* [WHAT THE TASK REQUIRES]:
Repeat only these lines, exactly: the first line of the data, the line containing "bin/ebay/manage src/inventorum.ebay/test.ini test", and every line between them. Pictures stay out.

* [RECORDS FOR PROCESSING]:
*** Begin section ***
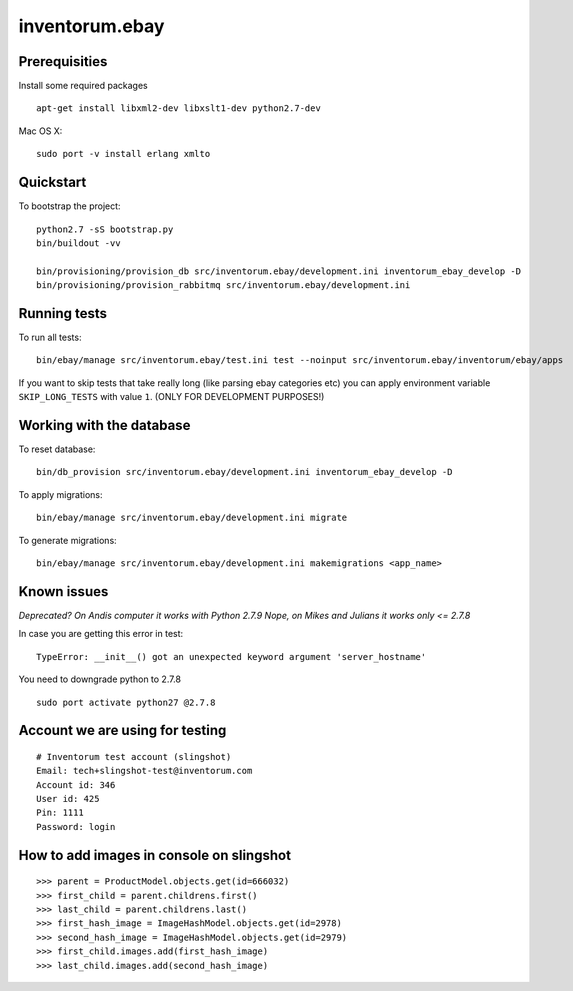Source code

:.. vim: set filetype=rst :

===============
inventorum.ebay
===============

Prerequisities
--------------
Install some required packages

::

  apt-get install libxml2-dev libxslt1-dev python2.7-dev


Mac OS X:

::

  sudo port -v install erlang xmlto

Quickstart
----------

To bootstrap the project:

::

    python2.7 -sS bootstrap.py
    bin/buildout -vv

    bin/provisioning/provision_db src/inventorum.ebay/development.ini inventorum_ebay_develop -D
    bin/provisioning/provision_rabbitmq src/inventorum.ebay/development.ini

Running tests
-------------

To run all tests:

::

    bin/ebay/manage src/inventorum.ebay/test.ini test --noinput src/inventorum.ebay/inventorum/ebay/apps


If you want to skip tests that take really long (like parsing ebay categories etc) you can apply
environment variable ``SKIP_LONG_TESTS`` with value ``1``. (ONLY FOR DEVELOPMENT PURPOSES!)

Working with the database
-------------------------

To reset database:

::

  bin/db_provision src/inventorum.ebay/development.ini inventorum_ebay_develop -D

To apply migrations:

::

    bin/ebay/manage src/inventorum.ebay/development.ini migrate

To generate migrations:

::

    bin/ebay/manage src/inventorum.ebay/development.ini makemigrations <app_name>


Known issues
------------

`Deprecated? On Andis computer it works with Python 2.7.9`
`Nope, on Mikes and Julians it works only <= 2.7.8`

In case you are getting this error in test:

::

    TypeError: __init__() got an unexpected keyword argument 'server_hostname'

You need to downgrade python to 2.7.8

::

    sudo port activate python27 @2.7.8



Account we are using for testing
--------------------------------

::

  # Inventorum test account (slingshot)
  Email: tech+slingshot-test@inventorum.com
  Account id: 346
  User id: 425
  Pin: 1111
  Password: login


How to add images in console on slingshot
-----------------------------------------

::

  >>> parent = ProductModel.objects.get(id=666032)
  >>> first_child = parent.childrens.first()
  >>> last_child = parent.childrens.last()
  >>> first_hash_image = ImageHashModel.objects.get(id=2978)
  >>> second_hash_image = ImageHashModel.objects.get(id=2979)
  >>> first_child.images.add(first_hash_image)
  >>> last_child.images.add(second_hash_image)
*** End section ***
* [EXERCISE RESULT]:
Source code

:.. vim: set filetype=rst :

===============
inventorum.ebay
===============

Prerequisities
--------------
Install some required packages

::

  apt-get install libxml2-dev libxslt1-dev python2.7-dev


Mac OS X:

::

  sudo port -v install erlang xmlto

Quickstart
----------

To bootstrap the project:

::

    python2.7 -sS bootstrap.py
    bin/buildout -vv

    bin/provisioning/provision_db src/inventorum.ebay/development.ini inventorum_ebay_develop -D
    bin/provisioning/provision_rabbitmq src/inventorum.ebay/development.ini

Running tests
-------------

To run all tests:

::

    bin/ebay/manage src/inventorum.ebay/test.ini test --noinput src/inventorum.ebay/inventorum/ebay/apps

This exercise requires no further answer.